Lead the design, implementation, and ongoing improvement of reliable, scalable, performant, and secure production platforms and services.
Work closely with cross-functional teams to build and maintain resilient infrastructure and deployment patterns.
Provide technical leadership and mentorship to engineers across the organisation, promoting strong engineering standards and operational best practice.
Participate in a 24x7 on-call rotation to support critical services and ensure platform availability.
Drive standardisation, automation, and documentation to improve consistency, reduce operational overhead, and support knowledge sharing.
Contribute across the full lifecycle of platform and service delivery, from design and build through to operation and optimisation.
Requirements
5+ years of experience in DevOps, SRE, platform engineering, or software engineering roles.
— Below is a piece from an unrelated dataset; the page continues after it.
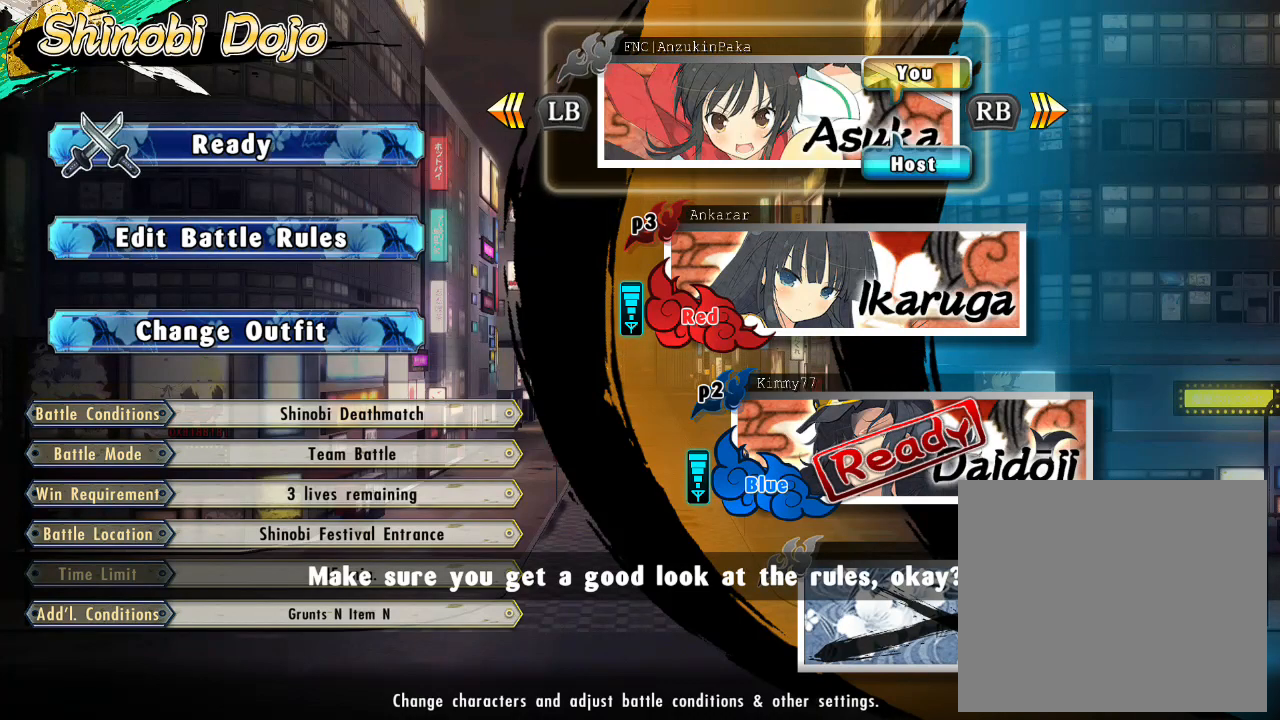
{"buttons": [], "left_stick": "center", "right_stick": "center", "events": [[233, "L1", "up"]]}
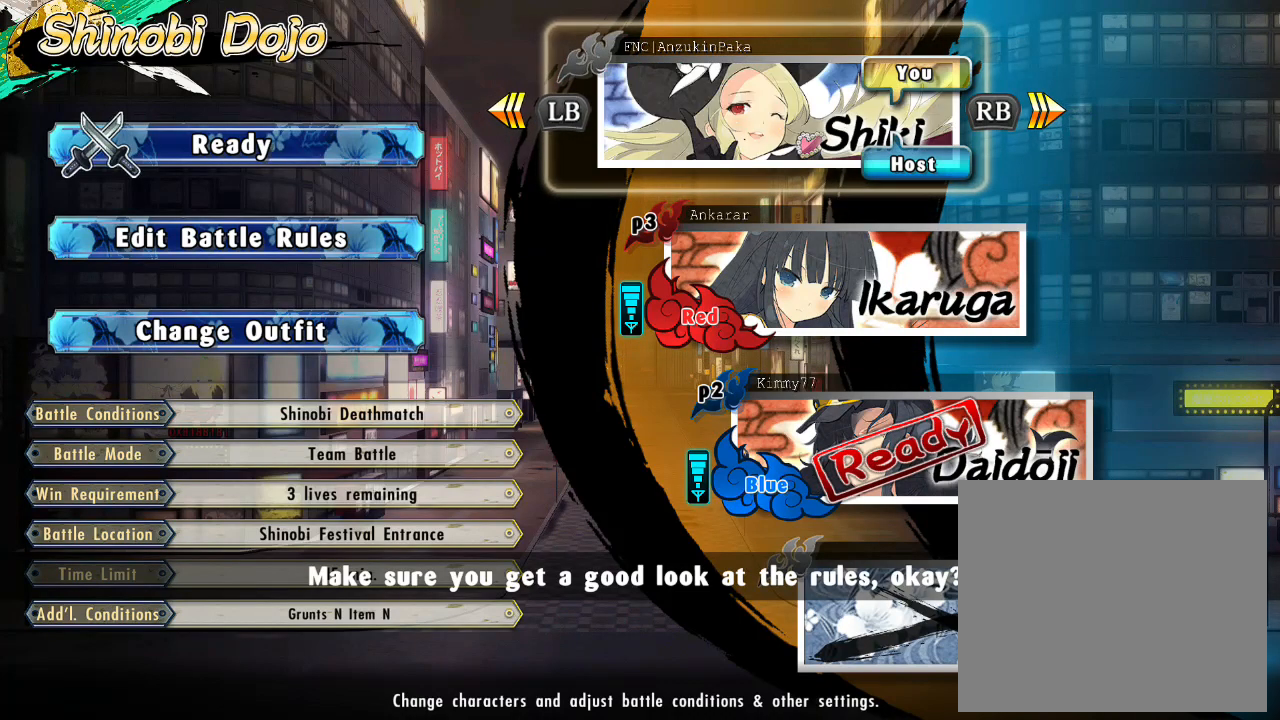
{"buttons": [], "left_stick": "center", "right_stick": "center", "events": []}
Strong Kubernetes experience at scale, with deep understanding of containers and container orchestration.
Hands-on experience with infrastructure as code tools such as Terraform, Ansible, or Puppet.
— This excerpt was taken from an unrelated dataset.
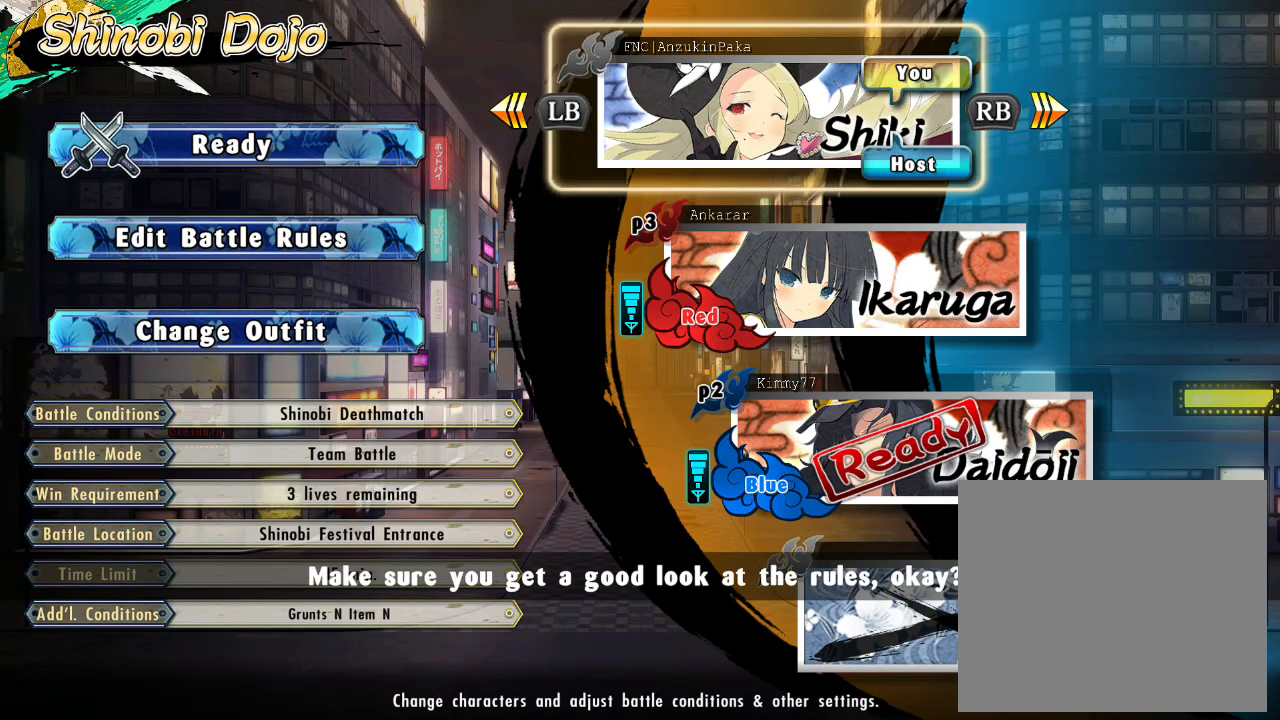
{"buttons": [], "left_stick": "center", "right_stick": "center", "events": [[167, "L1", "down"], [300, "L1", "up"]]}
Strong programming skills in at least one object-oriented language, along with effective scripting and automation capability.
Strong understanding of security principles and best practices across infrastructure, platforms, and services.
Significant hands-on experience in at least one major cloud platform, with broad exposure across AWS, GCP, or OCI.
Strong monitoring, alerting, and observability experience using tools such as Prometheus, Grafana, or similar platforms.
Solid understanding of networking fundamentals and distributed systems.
Strong Linux and/or Windows systems administration experience.
Experience with software delivery automation, CI/CD pipelines, and secure SDLC practices, including exposure to static and dynamic security testing.
Good understanding of SRE concepts such as SLIs, SLOs, SLAs, toil reduction, availability, and observability.
Experience managing and scaling Elasticsearch in production is strongly preferred.